New approach to the arithmetic expressions parsing. Fast, scalable and applicable. No stack, no state machine, no Shunting-Yard, no anything in this algorithm! It can be used in many ways depending of what we want to do with the input expression. The code-example which is given here is for transforming simple arithmetic expressions into the corresponding post-order ReversePolishNotation form. (Please note that this intermediary step is not needed anymore for expressions evaluating. Using this algorithm, the evaluation can be done in-place and much faster, which is demonstrated in evaluating-arithmetic-expression.)
I find this approach promissing because it is very fast and scalable. Regarding the speed, it beats the industry-standard 'shunting-yard' algorithm. As for scalability, it should be very simple to add new operators and rules. All the same, we can apply this algorithm/idea for quite different tasks. In a pretty much the same way, we can efficiently make AST trees, evaluate expressions, present them in post-order or pre-order form, handle unary operators and functions, etc. The applied code is expected to be small, readable and fast, as a consequence of a simple and straightforward idea.
The main idea i.e. the main question of this approach is: "which operator will be executed last?"
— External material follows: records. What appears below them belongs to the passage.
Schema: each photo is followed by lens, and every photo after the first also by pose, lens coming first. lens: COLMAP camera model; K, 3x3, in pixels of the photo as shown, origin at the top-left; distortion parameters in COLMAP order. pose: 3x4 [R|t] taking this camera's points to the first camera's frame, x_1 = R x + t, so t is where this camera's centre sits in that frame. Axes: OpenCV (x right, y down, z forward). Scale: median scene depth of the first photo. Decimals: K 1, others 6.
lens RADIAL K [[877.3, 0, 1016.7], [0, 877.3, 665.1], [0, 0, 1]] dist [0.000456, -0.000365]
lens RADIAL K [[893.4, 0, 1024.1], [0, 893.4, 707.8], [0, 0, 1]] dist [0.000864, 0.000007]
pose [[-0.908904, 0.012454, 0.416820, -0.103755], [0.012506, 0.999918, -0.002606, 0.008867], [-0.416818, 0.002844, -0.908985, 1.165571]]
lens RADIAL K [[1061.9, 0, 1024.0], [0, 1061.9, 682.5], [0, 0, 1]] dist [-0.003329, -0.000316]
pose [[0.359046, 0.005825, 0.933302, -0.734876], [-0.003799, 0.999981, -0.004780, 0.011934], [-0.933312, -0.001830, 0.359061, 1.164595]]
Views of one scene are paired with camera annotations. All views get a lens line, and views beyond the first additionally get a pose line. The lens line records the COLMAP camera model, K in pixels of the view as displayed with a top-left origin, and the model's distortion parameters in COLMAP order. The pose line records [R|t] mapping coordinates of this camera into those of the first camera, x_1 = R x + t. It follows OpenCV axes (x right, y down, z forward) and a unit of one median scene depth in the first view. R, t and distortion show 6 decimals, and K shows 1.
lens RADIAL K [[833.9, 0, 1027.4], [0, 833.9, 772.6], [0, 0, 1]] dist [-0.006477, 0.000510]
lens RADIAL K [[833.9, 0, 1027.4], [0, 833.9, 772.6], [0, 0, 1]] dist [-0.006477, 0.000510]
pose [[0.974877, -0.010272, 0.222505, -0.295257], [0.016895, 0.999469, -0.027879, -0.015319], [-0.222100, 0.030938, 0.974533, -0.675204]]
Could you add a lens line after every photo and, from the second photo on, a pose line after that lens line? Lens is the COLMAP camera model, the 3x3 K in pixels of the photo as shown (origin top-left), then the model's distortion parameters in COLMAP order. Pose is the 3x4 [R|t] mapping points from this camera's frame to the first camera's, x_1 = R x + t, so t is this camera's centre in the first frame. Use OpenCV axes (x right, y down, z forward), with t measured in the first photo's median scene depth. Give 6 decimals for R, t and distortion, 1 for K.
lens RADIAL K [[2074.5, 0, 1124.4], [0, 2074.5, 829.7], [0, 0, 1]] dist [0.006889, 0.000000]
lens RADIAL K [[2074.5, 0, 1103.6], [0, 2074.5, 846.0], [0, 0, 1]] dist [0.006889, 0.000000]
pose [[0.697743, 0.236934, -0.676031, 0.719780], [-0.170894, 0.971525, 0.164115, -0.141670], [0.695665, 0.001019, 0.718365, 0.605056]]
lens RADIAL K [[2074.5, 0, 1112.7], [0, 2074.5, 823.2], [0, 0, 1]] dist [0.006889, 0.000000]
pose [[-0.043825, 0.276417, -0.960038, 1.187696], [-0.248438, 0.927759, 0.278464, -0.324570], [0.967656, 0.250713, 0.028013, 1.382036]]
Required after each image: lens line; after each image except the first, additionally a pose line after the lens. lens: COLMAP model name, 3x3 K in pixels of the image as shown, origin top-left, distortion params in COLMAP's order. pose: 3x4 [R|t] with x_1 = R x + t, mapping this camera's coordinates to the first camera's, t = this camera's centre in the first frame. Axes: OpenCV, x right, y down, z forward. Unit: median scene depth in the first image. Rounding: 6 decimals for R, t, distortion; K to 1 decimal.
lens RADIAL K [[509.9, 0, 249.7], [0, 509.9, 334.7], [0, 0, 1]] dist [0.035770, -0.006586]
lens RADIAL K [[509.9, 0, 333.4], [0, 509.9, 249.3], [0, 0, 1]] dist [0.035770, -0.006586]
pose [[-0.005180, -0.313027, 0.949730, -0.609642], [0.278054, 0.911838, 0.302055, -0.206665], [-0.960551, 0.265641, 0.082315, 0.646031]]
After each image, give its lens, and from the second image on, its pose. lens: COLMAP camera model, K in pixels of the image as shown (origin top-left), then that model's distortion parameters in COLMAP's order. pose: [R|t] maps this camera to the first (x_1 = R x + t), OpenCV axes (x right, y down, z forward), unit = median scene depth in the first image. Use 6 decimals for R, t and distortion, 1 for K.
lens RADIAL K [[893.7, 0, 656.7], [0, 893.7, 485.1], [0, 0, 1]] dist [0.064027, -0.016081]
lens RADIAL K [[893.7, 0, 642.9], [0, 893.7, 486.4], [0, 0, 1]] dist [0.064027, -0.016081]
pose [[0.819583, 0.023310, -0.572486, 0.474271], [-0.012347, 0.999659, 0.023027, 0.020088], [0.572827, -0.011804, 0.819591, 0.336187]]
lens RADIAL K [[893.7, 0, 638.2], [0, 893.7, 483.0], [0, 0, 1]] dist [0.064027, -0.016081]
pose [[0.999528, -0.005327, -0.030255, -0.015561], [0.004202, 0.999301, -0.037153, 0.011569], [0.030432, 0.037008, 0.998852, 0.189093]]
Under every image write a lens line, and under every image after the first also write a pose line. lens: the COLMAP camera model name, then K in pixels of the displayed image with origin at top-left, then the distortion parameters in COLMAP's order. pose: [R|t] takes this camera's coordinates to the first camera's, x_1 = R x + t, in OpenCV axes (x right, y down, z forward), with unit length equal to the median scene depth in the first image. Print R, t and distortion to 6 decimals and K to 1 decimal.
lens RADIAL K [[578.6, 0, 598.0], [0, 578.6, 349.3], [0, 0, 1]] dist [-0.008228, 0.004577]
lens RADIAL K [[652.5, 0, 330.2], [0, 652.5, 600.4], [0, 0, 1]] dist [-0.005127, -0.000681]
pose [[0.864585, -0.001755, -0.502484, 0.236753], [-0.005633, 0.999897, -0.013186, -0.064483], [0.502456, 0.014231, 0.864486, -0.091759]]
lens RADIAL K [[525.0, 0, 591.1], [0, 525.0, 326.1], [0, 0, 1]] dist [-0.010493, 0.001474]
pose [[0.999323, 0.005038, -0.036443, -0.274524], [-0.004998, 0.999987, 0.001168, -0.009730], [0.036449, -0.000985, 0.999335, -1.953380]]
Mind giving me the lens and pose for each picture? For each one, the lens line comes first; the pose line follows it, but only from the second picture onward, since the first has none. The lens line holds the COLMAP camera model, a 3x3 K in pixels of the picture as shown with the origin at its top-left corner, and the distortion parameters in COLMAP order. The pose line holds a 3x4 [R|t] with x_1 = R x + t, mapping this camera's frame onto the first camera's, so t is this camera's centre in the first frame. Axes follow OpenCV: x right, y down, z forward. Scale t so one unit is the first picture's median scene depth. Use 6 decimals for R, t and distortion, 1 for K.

It leads us to the following procedure:
a) We are searching for a free operator of the lowest precedence level (free - not embraced by any parentheses). We are always searching in the oposite direction i.e. if the operators associativity is left-to-right, we are searching from-right-to-left within the expression. If the operators associativity is right-to-left, we are searching left-to-right.
b) When an operator is found, we are using the simple recursive formula, depending on the task we are doing:
in the case of reverse Polish notation, it would be: rpn = rpn(left_subexpression) + rpn(right_subexpression) + (operator)
in the case of evaluation, it would be: eval = apply_operator(eval(left_subexpression), eval(right_subexpression))
in the case of building AST tree: ast = operator_node(ast(left_subexpression), ast(right_subexpression))
etc.
c) If no free operator has been found, we are going to make next try with the operators of the next (higher) precedence level.
d) If we passed all the precedence levels and no free operator has been found, it just means that the entire expression is enclosed within the redundant parentheses (e.g. (x+y-z) ). In that case, parentheses should be trimmed (or ignored) on both ends and we can go on with a) again.
It's not very likely that there can be anything remarkably new in the field of algorithms for parsing arithmetic expressions. However, I was googling and so far, I have found nothing similar to this!? I haven't found this method in the books about discrete math and algorithms!? The interesting is that its logic is (imo) simple and it turns out to be much faster than the most reputed relevant algorithm - Dijkstra's shunting-yard!? 
If anybody knows that this (or similar) algorithm has already been published, please let me know. I will be very thankful. Until then, I'll consider it new...